> DOCUMENT SEGMENT
* * * *

Both commands must return your ingress public IP.

🔐 Step 3 — Install cert‑manager

Install CRDs and controller (recommended via Helm in production). Then verify:

kubectl get pods -n cert-manager

All pods should be Running.

🔑 Step 4 — Create Let’s Encrypt ClusterIssuer

clusterissuer.yaml

apiVersion: cert-manager.io/v1
kind: ClusterIssuer
metadata:
  name: letsencrypt-production
spec:
  acme:
    server: https://acme-v02.api.letsencrypt.org/directory
    email: admin@innopy.dev
    privateKeySecretRef:
      name: letsencrypt-production-account-key
    solvers:
      - http01:
          ingress:
            class: nginx

Apply:

kubectl apply -f clusterissuer.yaml

🌍 Step 5 — Create TLS‑enabled Ingress

ingress.yaml

apiVersion: networking.k8s.io/v1
kind: Ingress
metadata:
  name: chromia-ingress
  annotations:
    cert-manager.io/cluster-issuer: "letsencrypt-production"

* * * *

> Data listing
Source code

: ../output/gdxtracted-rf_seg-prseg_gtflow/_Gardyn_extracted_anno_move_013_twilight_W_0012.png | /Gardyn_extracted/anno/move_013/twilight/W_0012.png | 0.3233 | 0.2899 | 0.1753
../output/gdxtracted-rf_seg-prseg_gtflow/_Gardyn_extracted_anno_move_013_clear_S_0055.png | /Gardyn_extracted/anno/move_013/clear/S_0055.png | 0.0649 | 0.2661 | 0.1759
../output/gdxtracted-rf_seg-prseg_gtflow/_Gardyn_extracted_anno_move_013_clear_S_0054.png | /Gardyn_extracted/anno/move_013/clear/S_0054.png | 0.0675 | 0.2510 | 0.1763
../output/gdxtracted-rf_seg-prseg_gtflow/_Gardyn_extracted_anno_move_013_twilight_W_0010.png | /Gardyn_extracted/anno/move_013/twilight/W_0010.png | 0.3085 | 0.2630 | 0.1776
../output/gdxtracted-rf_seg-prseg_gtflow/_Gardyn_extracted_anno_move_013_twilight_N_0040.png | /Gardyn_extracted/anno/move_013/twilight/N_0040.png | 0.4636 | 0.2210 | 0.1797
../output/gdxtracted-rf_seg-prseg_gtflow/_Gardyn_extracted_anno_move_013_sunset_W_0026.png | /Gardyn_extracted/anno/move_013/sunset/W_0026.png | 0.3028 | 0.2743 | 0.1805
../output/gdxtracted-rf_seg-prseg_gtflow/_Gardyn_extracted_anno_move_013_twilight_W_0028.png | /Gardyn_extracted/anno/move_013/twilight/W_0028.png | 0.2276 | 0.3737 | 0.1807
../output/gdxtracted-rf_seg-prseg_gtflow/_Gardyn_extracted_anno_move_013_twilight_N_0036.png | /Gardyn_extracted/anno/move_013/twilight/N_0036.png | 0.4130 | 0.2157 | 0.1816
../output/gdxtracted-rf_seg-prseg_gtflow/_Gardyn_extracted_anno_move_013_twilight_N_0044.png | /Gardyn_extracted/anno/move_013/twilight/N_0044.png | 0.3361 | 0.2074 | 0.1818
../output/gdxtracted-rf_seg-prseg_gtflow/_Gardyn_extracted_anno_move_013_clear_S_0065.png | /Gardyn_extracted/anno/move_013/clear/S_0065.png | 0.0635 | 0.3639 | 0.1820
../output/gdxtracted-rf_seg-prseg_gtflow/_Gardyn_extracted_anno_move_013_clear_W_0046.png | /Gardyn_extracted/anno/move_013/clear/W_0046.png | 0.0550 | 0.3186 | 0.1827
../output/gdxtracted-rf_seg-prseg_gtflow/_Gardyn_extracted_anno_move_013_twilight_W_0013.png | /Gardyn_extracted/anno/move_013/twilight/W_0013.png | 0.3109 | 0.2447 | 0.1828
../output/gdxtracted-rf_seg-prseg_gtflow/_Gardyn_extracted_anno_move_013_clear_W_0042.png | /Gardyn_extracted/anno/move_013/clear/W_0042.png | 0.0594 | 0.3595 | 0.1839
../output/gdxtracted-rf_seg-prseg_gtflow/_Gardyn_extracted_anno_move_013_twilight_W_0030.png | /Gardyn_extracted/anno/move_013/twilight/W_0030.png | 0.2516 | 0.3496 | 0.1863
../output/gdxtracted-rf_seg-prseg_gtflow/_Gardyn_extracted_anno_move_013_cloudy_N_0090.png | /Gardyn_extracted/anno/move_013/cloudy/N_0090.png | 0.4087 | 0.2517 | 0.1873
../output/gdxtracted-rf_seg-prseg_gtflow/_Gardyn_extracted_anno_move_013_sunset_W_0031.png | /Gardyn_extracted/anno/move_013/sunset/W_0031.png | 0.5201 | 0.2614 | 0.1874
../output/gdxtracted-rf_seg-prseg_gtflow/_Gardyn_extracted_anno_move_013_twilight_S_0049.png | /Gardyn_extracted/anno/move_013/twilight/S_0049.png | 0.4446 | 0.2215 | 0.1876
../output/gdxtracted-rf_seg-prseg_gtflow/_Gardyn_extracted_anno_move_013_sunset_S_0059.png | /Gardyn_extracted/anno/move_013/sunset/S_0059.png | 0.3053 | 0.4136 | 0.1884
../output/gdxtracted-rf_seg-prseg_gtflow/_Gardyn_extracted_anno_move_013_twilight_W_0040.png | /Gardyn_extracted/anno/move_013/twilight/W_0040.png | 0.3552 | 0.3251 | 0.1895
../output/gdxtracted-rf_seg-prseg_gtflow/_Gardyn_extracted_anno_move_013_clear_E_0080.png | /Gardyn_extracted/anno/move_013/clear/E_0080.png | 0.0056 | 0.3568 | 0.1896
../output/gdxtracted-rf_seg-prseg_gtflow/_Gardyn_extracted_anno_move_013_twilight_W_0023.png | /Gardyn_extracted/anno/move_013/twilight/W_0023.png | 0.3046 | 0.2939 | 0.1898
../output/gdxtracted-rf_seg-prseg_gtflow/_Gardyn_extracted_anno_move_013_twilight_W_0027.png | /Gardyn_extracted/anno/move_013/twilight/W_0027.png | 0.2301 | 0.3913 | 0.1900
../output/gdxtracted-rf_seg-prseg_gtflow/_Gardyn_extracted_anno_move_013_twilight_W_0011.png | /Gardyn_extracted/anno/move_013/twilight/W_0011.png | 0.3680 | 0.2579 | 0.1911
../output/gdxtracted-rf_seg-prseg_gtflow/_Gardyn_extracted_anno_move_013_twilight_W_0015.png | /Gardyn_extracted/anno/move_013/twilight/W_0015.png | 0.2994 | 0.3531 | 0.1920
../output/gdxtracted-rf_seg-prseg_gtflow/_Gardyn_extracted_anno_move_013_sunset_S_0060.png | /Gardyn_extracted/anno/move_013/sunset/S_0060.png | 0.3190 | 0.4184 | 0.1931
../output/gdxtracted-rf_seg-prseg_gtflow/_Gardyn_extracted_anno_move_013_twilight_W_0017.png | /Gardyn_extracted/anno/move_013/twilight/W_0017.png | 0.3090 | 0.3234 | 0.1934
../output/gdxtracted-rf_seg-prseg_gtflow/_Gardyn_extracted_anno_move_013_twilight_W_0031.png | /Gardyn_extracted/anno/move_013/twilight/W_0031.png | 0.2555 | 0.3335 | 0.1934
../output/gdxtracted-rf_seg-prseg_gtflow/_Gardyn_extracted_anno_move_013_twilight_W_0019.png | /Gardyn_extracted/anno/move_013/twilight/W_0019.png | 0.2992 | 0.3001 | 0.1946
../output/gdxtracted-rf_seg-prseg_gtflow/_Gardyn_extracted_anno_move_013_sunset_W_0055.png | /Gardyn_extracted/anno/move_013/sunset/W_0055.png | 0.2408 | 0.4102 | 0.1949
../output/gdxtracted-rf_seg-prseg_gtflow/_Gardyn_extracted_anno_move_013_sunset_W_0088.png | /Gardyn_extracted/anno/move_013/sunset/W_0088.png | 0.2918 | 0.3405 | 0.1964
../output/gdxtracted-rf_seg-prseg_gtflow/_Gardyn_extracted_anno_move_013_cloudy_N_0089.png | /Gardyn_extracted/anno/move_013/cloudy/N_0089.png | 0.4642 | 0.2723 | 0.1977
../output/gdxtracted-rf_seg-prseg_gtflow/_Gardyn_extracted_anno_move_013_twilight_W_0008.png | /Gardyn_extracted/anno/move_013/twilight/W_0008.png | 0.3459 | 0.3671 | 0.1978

* * * *

> ACTIVITY
Reproduce verbatim the part of the cert-manager setup guide starting at "Both commands must" and ending at "should be Running.". Nothing in the listing is required here.

> RESULT FOR THIS EXERCISE
Both commands must return your ingress public IP.

🔐 Step 3 — Install cert‑manager

Install CRDs and controller (recommended via Helm in production). Then verify:

kubectl get pods -n cert-manager

All pods should be Running.